Earlier this year, Akustica introduced the AKU1126, a fully integrated 1mm×1mm analog microphone die in a compact 2mm×2mm package. This and all other products in Akustica’s portfolio are manufactured using Akustica’s patented CMOS MEMS technology, in which both the transducer and the electronics are fabricated in a single chip, in a CMOS wafer, using standard CMOS processes.
“Laptop manufacturers recognize the improvement in voice quality that can be achieved using digital microphones and are adopting them rapidly,” said Davin Yuknis, VP of marketing and product management for Akustica. “Because our CMOS MEMS technology allows us to quickly innovate and introduce new digital microphones such as the AKU2002C, we provide manufacturers with features and form factors they need now to move forward with next-generation laptop designs.”
The AKU2002C is an omni-directional, digital-output, CMOS MEMS microphone in a 3.76mm×4.72mm industry-standard package. It is pin- and footprint-compatible with earlier generations of the AKU2002. The AKU2002C is lead-free, surface-mountable, RoHS compliant, and automated pick-and-place-compatible for improved manufacturing reliability and efficiency.
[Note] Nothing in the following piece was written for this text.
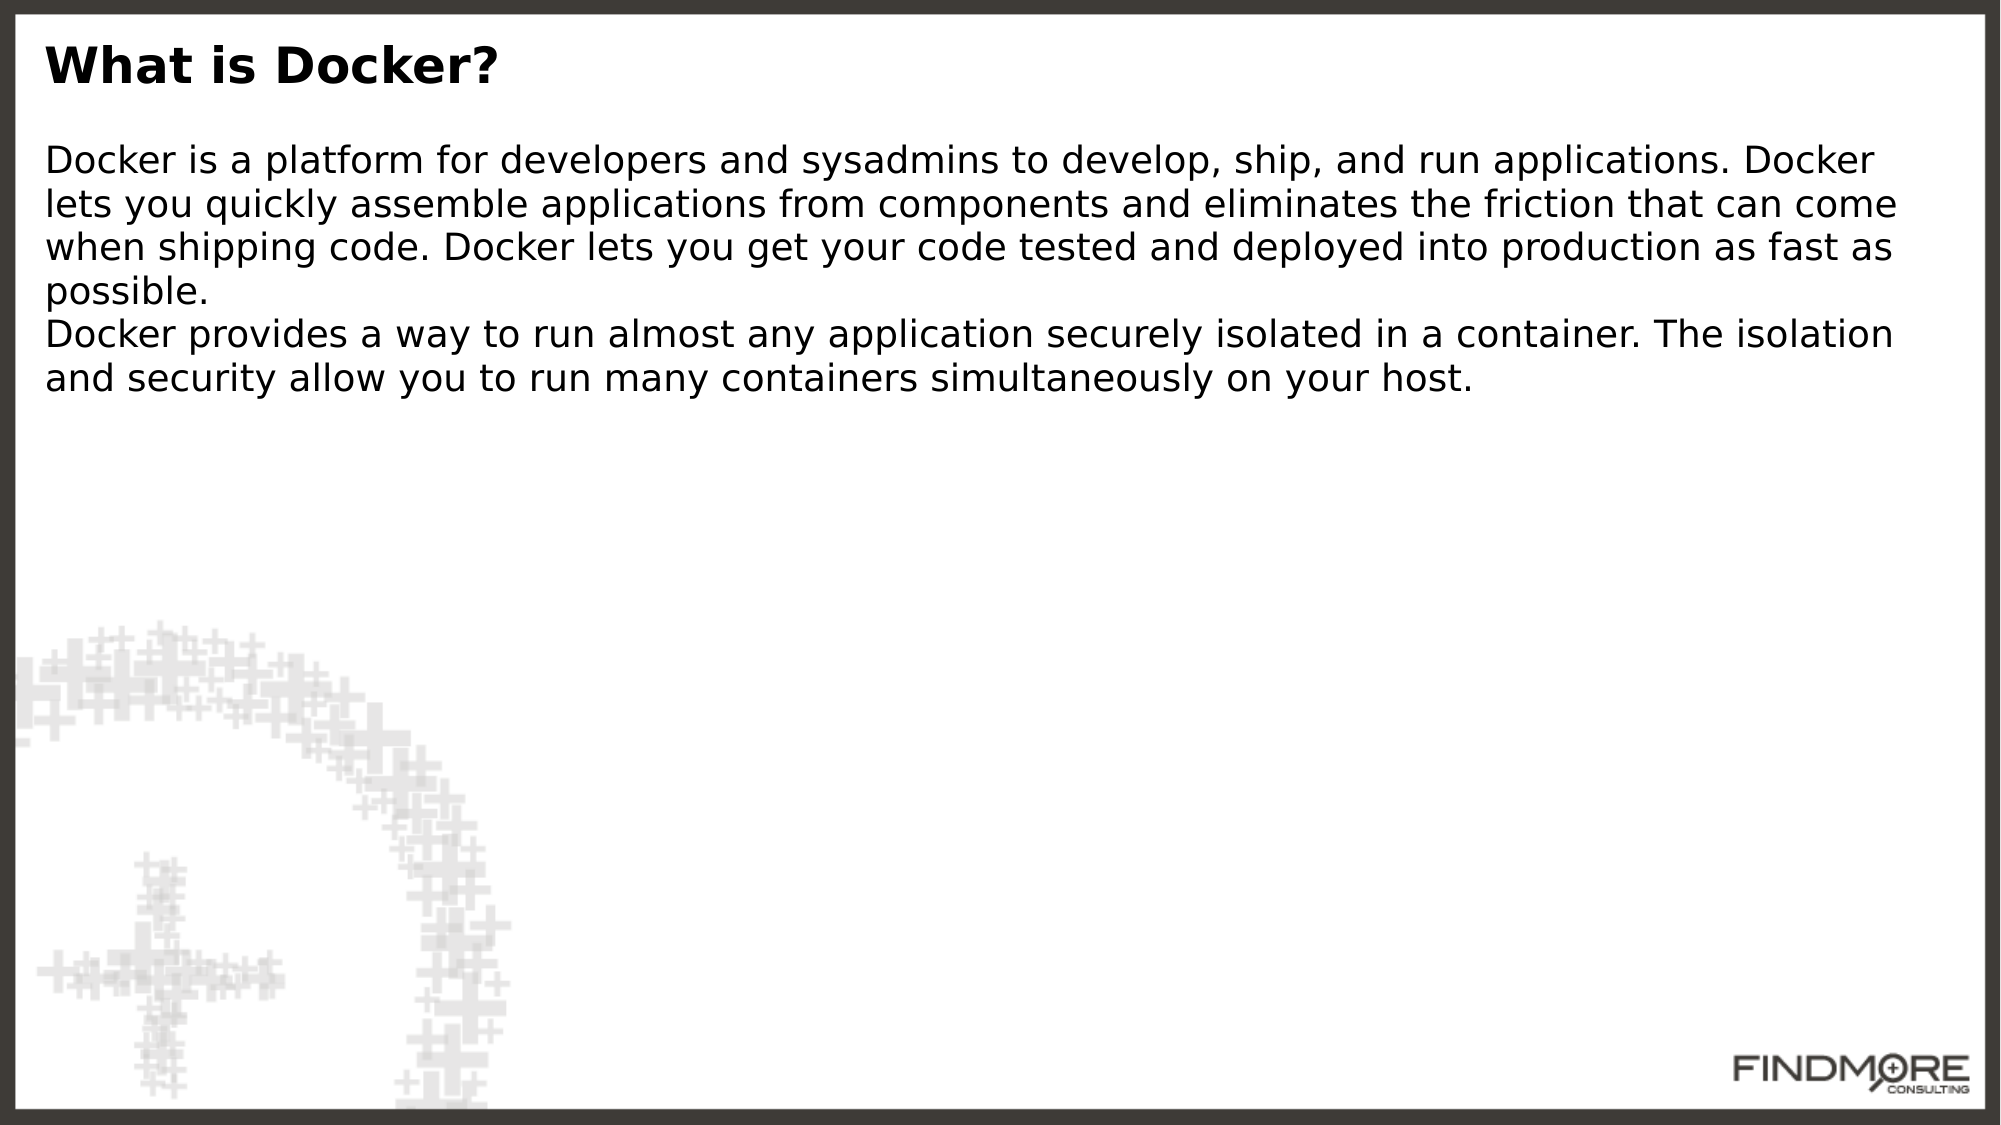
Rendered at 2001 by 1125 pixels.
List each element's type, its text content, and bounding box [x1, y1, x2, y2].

The robust digital output of the microphone provides a high degree of immunity to RF and EM interference on the audio path, a problem which is costly and difficult to overcome when placing a traditional analog output microphone into the bezel of a laptop monitor. The AKU2002C provides as good or better power supply rejection and signal-to-noise ratio as previous generations of Akustica digital microphones as well as other digital MEMS microphones in production today.